Preparation

The data preparation (or preprocessing) passes over the data to generate word vocabularies and sequences of indices used by the training.

Generally the global process includes several steps: tokenization (for text files): is splitting the corpus into space-separated tokens, possibly associated to features. See tokenization tool here. preprocessing: is building a data file from tokenized source training and validation corpus, optionally shuffling the sentences, and sorting by sentence length.

Note

It is possible to perform tokenization and preprocessing dynamically during the training using so-called "Dynamic Datasets" as documented here

Data type

By default, the data type is bitext which are aligned source and target files. Alignment is by default done at the line level, but can also be done through aligned index (see Index files).

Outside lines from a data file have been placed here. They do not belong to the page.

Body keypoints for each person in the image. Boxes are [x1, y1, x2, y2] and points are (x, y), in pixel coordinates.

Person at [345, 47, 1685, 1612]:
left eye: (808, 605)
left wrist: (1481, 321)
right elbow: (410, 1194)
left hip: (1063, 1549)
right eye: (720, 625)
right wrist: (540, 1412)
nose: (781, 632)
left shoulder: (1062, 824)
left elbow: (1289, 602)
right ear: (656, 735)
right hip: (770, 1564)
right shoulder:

For training language models, data type is monotext which is only one language file.

Finally, you can also manipulate the feattext data type (see Input vectors) which allows to code sequences of vectors (e.g. sequence of features generated by a device).

Note

Input vectors can only be used for the source.

Delimiters

Training data (for bitext and monotext data types) are expected to follow the following format:

  • sentences are newline-separated
  • tokens are space-separated

Index files

Index files are aligning different files by index and not by line. For instance the following files are aligned by index:

line1 First line
line2 Second line
line2 Deuxième ligne
line1 Première ligne

where the first token of each line is an index which must have an equivalent (at any position) in aligned files.

The option -idx_files is used (in preprocess.lua or translate.lua) to enable this feature.

Input vectors

OpenNMT supports the use of vector sequence instead of word sequence on the source side.

The data type is feattext and is using the Kaldi text format (.ark files). For instance the following entry, indexed by KEY is representing a sequence of m vectors of n values:

KEY [
FEAT1.1 FEAT1.2 FEAT1.3 ... FEAT1.n
...
FEATm.1 FEATm.2 FEATm.3 ... FEATm.n ]

Warning

Note that you need to use index files for representing input vectors.

Vocabularies

The main goal of the preprocessing is to build the word and features vocabularies and assign each word to an index within these dictionaries.

By default, word vocabularies are limited to 50,000. You can change this value with the -src_vocab_size and -tgt_vocab_size. Alternatively, you can prune the vocabulary size by setting the minimum frequency of words with the -src_words_min_frequency and -tgt_words_min_frequency options.

Note

When pruning vocabularies to 50,000, the preprocessing will actually report a vocabulary size of 50,004 because of 4 special tokens that are automatically added.

The preprocessing script will generate *.dict files containing the vocabularies: source and target token vocabularies are named PREFIX.src.dict and PREFIX.tgt.dict, while features' vocabulary files are named PREFIX.{source,target}_feature_N.dict.

These files are optional for the rest of the workflow. However, it is common to reuse vocabularies across dataset using the -src_vocab and -tgt_vocab options. This is particularly needed when retraining a model on new data: the vocabulary has to be the same.

Tip

Vocabularies can be generated beforehand with the tools/build_vocab.lua script.

Each line of dictionary files is space-separated fields:

  • token the vocab entry.
  • ID its index used internally to map tokens to integer as an entry of lookup tables.
  • (optional) the vocab frequency in the corpus it was extracted form. This field is generated.
  • other fields are ignored

Note

if you provide your own vocabulary - be sure to integrate the 4 special tokens: <blank> <unk> <s> </s>. A good practice is to keep them at the beginning of the file with the respective index 1, 2, 3, 4

Shuffling and sorting

By default, OpenNMT both shuffles and sorts the data before the training. This process comes from 2 constraints of batch training:

  • shuffling: sentences within a batch should come from different parts of the corpus
  • sorting: sentences within a batch should have the same source length (i.e. without padding to maximize efficiency)

Note

During the training, batches are also randomly selected unless the -curriculum option is used.

Sentence length

During preprocessing, too long sentences (with source longer than -src_seq_length or target longer than -tgt_seq_length) are discarded from the corpus. You can have an idea of the distribution of sentence length in your training corpus by looking at the preprocess log where a table gives percent of sentences with length 1-10, 11-20, 21-30, ..., 90+:

[04/14/17 00:40:10 INFO]  * Source Sentence Length (range of 10): [ 7% ; 35% ; 32% ; 16% ; 7% ; 0% ; 0% ; 0% ; 0% ; 0% ]
[04/14/17 00:40:10 INFO]  * Target Sentence Length (range of 10): [ 9% ; 38% ; 30% ; 15% ; 5% ; 0% ; 0% ; 0% ; 0% ; 0% ]

Note

Limiting maximal sentence length is a key parameter to reduce the GPU memory footprint used during training: indeed the memory grows linearly with maximal sentence length.